La Princesse de Babylone Voltaire



[1] Voir la lettre de Philippe du 9 novembre.

[2] Le capitaine Proutaux, qui est dans sa 55ème année s’affaiblit. Sa blessure de guerre se réveille mais  il n’en parle pas encore à Denise.

[3] Cette exposition aura lieu au musée de l’Orangerie et sera présentée dans la lettre du 25 novembre 1936.

[4] Georges Pitoëff (1884- 1939) est un acteur et metteur en scène de théâtre français d'origine arménienne, également traducteur et décorateur. Son épouse est Ludmilla Pitoëff, née Smanov (1895- 1951), comédienne française d'origine russe.

[5] A partir du 23 octobre, est jouée la pièce « Angelica » au théâtre des Mathurins : mise en scène de Georges Pitoëff ; texte de Léo Ferrero ; décors et costumes de Georges Pitoëff ; musique de Marius Casadesus ; décors exécutés par Léon Gaudeaux ; costumes exécutés par Yvonne Gaudeaux ; avec Ludmilla Pitoëff dans le rôle titre, Georges Pitoëff dans le rôle d'Orlando, Mady Berry dans le rôle de la patronne du café.
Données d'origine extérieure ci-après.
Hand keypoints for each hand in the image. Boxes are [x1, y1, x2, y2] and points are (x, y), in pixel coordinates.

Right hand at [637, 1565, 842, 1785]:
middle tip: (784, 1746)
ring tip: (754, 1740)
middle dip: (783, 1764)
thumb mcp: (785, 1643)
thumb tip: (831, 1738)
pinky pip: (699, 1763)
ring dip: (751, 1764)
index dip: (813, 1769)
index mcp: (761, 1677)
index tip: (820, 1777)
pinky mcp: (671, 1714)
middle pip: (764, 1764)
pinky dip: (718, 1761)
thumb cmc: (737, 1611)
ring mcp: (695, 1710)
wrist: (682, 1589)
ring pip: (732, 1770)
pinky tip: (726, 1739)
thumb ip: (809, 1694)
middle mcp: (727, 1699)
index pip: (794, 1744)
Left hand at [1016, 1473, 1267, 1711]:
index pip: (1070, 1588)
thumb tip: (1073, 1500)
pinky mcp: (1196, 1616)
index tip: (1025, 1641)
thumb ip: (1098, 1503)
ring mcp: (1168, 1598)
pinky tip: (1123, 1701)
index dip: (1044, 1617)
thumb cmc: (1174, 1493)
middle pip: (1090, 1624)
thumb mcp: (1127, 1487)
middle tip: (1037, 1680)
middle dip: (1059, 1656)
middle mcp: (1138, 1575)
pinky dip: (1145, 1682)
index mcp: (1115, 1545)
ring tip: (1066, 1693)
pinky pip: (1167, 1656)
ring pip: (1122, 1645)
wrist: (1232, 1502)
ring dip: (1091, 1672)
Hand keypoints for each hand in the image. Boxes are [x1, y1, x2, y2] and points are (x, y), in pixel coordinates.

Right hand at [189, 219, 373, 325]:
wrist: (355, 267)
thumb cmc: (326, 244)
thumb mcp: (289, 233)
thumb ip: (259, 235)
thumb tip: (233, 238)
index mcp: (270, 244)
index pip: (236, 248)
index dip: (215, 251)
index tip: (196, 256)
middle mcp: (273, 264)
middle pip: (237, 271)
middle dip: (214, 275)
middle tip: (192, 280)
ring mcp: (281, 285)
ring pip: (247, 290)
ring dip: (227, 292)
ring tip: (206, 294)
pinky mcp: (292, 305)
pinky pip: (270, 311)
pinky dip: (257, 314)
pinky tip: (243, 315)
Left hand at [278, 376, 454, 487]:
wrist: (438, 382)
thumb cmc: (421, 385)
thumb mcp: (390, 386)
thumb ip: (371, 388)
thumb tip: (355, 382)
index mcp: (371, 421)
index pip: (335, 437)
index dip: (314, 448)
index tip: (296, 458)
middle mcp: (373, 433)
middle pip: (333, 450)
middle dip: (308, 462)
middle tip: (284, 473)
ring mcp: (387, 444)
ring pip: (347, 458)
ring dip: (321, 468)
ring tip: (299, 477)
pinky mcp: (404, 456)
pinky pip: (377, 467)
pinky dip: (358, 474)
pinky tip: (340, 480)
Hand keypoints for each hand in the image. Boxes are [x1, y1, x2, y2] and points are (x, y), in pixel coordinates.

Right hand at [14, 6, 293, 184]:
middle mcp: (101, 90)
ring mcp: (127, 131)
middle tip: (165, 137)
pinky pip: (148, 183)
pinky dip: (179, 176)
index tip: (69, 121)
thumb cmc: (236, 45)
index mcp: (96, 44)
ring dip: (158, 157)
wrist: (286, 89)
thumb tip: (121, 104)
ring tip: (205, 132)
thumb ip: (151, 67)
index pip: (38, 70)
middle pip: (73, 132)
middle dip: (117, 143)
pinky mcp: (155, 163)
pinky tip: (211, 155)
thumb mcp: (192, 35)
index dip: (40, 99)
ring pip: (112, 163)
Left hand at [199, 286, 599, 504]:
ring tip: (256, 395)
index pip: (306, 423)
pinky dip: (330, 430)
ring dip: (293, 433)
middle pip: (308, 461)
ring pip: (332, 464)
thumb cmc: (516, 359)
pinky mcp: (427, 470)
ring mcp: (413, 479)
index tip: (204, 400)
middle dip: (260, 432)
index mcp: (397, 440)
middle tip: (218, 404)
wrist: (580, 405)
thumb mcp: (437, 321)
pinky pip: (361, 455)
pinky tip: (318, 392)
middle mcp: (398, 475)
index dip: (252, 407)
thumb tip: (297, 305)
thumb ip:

[6] La Princesse de Babylone est un conte philosophique, écrit par Voltaire en 1768. Ce conte met en scène deux amants : Amazan le berger et Formosante, princesse de Babylone. Comme dans Candide, les amants séparés se recherchent dans l'Asie et l'Europe. À travers leurs mésaventures, et grâce à l'humour, Voltaire fait passer ses idées et critiques sur la religion, la condition humaine et les différentes sociétés de son temps. De ce point de vue, ce conte s'inscrit pleinement dans la philosophie des Lumières.